## Problem to work on
The answer must consist of every line from the data that holds the string "einer".

Items listed in a dataset:
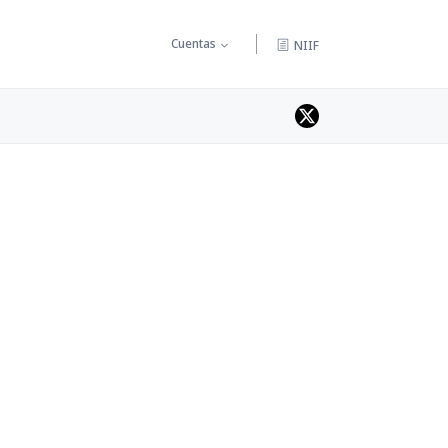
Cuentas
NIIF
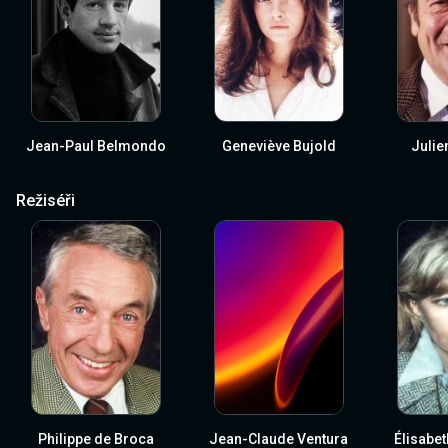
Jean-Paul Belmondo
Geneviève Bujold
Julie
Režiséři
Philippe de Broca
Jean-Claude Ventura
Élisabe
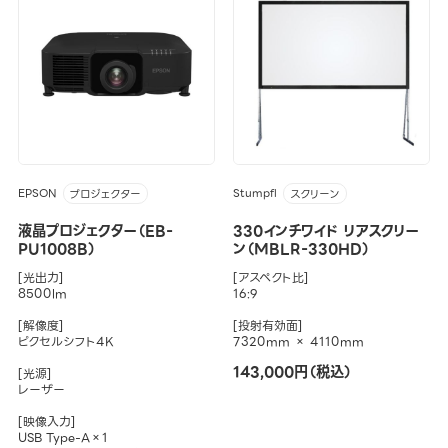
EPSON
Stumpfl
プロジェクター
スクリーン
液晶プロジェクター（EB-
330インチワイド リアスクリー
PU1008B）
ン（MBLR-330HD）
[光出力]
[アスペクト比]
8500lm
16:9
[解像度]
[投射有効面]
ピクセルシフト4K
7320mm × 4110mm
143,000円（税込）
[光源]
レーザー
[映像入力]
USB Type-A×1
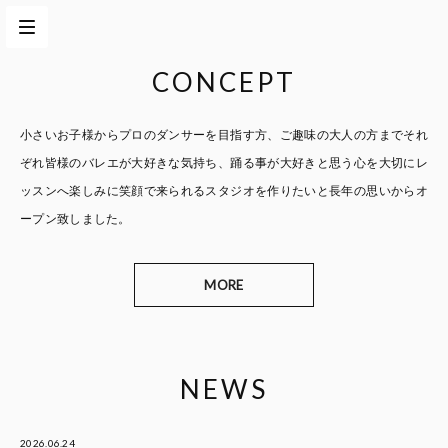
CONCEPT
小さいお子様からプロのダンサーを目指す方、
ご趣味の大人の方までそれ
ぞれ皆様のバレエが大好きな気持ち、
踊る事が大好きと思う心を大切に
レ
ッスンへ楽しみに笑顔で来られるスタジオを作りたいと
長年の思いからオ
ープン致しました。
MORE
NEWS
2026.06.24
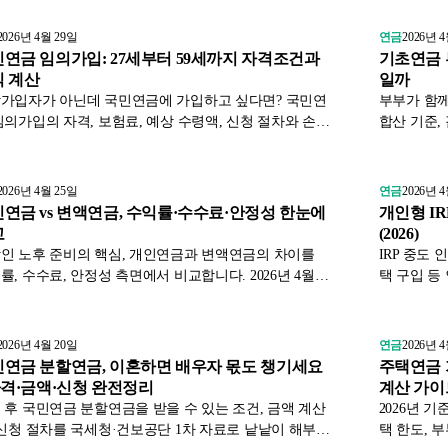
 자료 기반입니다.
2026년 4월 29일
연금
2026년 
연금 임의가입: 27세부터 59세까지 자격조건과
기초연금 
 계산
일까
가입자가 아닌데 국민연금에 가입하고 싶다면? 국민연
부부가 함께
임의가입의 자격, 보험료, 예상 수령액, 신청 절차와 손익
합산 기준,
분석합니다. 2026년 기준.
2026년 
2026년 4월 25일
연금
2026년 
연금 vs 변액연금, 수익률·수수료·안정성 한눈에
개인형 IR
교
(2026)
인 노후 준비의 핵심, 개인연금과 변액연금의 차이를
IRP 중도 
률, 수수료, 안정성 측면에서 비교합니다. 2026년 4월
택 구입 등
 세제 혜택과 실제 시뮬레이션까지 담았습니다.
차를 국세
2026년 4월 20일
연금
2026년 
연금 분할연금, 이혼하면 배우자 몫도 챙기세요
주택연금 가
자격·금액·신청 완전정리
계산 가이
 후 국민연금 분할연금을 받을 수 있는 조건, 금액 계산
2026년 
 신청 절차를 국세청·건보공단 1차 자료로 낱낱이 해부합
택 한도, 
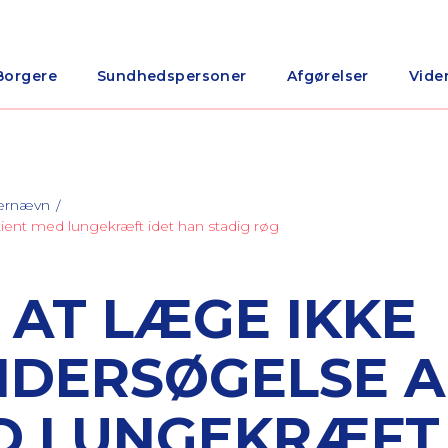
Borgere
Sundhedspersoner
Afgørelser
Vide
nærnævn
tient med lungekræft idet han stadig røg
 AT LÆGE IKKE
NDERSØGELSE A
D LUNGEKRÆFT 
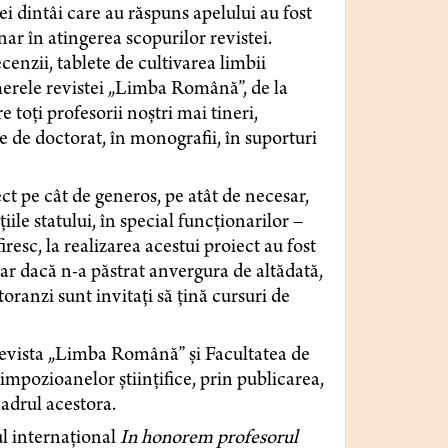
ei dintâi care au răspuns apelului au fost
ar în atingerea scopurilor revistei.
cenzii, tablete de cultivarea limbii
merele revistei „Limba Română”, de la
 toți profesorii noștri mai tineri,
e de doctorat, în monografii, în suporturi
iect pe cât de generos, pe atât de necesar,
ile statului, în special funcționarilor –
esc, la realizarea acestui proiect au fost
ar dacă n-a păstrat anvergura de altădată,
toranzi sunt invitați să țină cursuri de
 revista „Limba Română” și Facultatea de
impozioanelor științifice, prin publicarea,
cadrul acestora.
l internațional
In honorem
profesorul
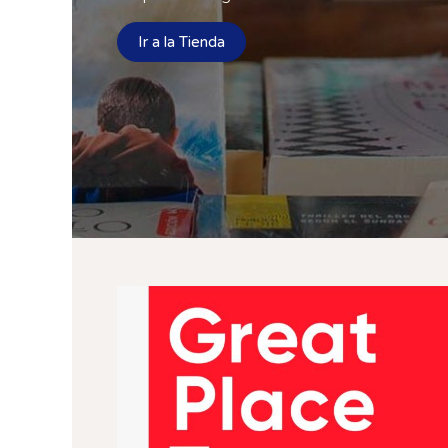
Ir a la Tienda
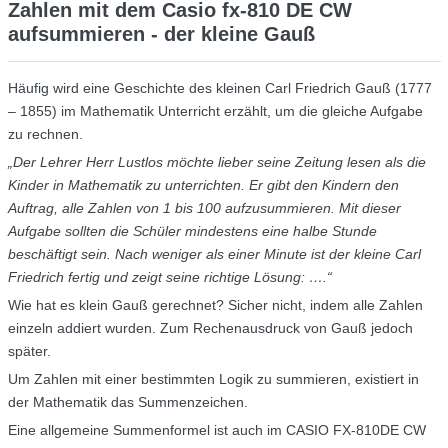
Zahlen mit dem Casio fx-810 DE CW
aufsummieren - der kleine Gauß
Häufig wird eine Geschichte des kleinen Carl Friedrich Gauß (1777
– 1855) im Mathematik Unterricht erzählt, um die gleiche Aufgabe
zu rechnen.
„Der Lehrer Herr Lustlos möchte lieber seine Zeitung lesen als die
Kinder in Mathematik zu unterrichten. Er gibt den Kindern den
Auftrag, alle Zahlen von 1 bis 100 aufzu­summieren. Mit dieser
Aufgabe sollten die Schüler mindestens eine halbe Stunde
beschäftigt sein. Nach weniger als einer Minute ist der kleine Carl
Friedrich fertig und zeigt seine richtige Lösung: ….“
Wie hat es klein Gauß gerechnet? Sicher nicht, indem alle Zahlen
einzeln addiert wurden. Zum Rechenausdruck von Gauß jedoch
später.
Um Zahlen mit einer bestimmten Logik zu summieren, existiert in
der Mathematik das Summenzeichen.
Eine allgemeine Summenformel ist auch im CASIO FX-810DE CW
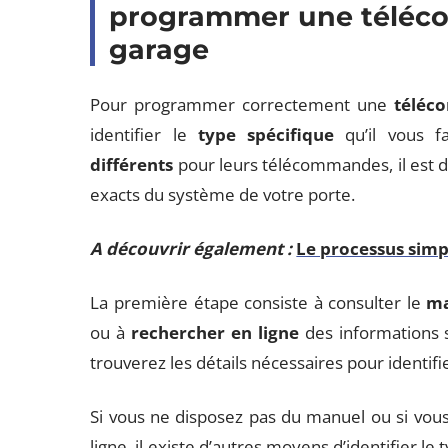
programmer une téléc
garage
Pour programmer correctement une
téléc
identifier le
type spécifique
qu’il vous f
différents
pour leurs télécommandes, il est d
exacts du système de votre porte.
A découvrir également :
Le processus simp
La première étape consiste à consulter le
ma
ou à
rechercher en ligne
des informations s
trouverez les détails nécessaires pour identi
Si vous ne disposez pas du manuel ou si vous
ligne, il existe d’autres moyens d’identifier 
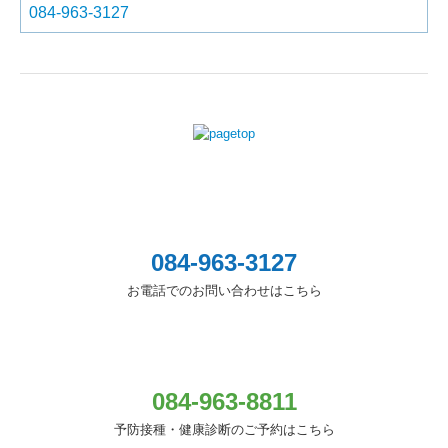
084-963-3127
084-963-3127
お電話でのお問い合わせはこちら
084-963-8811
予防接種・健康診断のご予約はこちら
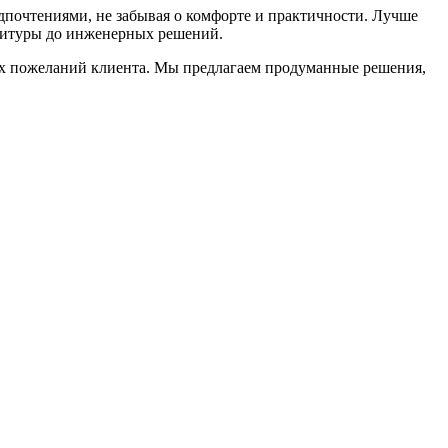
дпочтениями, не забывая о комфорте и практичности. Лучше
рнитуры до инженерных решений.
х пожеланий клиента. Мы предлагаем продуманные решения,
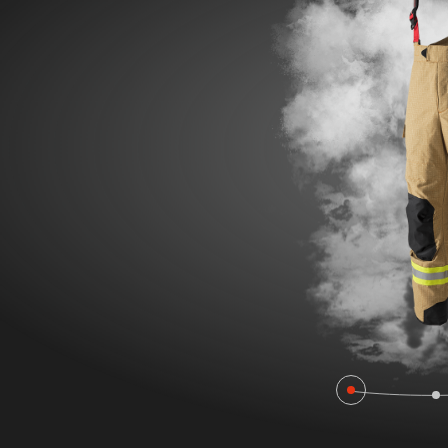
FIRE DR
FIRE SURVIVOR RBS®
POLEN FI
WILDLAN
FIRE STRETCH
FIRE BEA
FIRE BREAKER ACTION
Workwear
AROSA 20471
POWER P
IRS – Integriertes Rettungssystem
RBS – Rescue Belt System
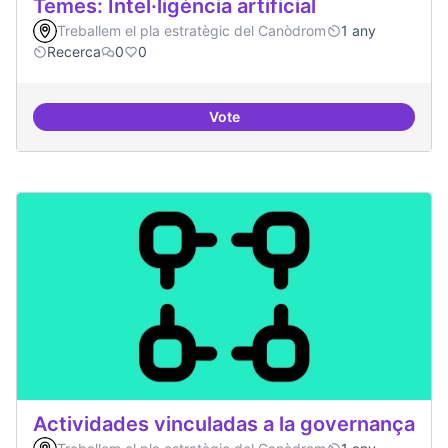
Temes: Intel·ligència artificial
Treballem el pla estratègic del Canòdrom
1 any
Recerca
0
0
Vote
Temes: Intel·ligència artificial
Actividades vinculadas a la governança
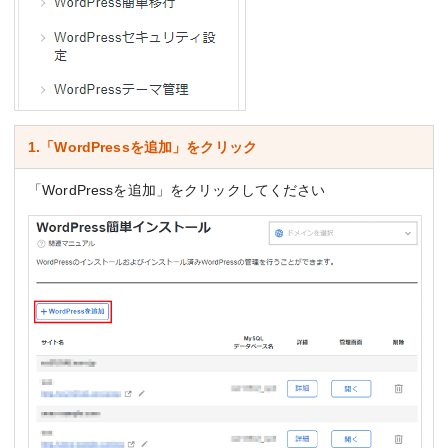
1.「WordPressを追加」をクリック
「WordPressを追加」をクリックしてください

## Response
beschäftigt sein. Nach weniger als einer Minute ist der kleine Carl
Um Zahlen mit einer bestimmten Logik zu summieren, existiert in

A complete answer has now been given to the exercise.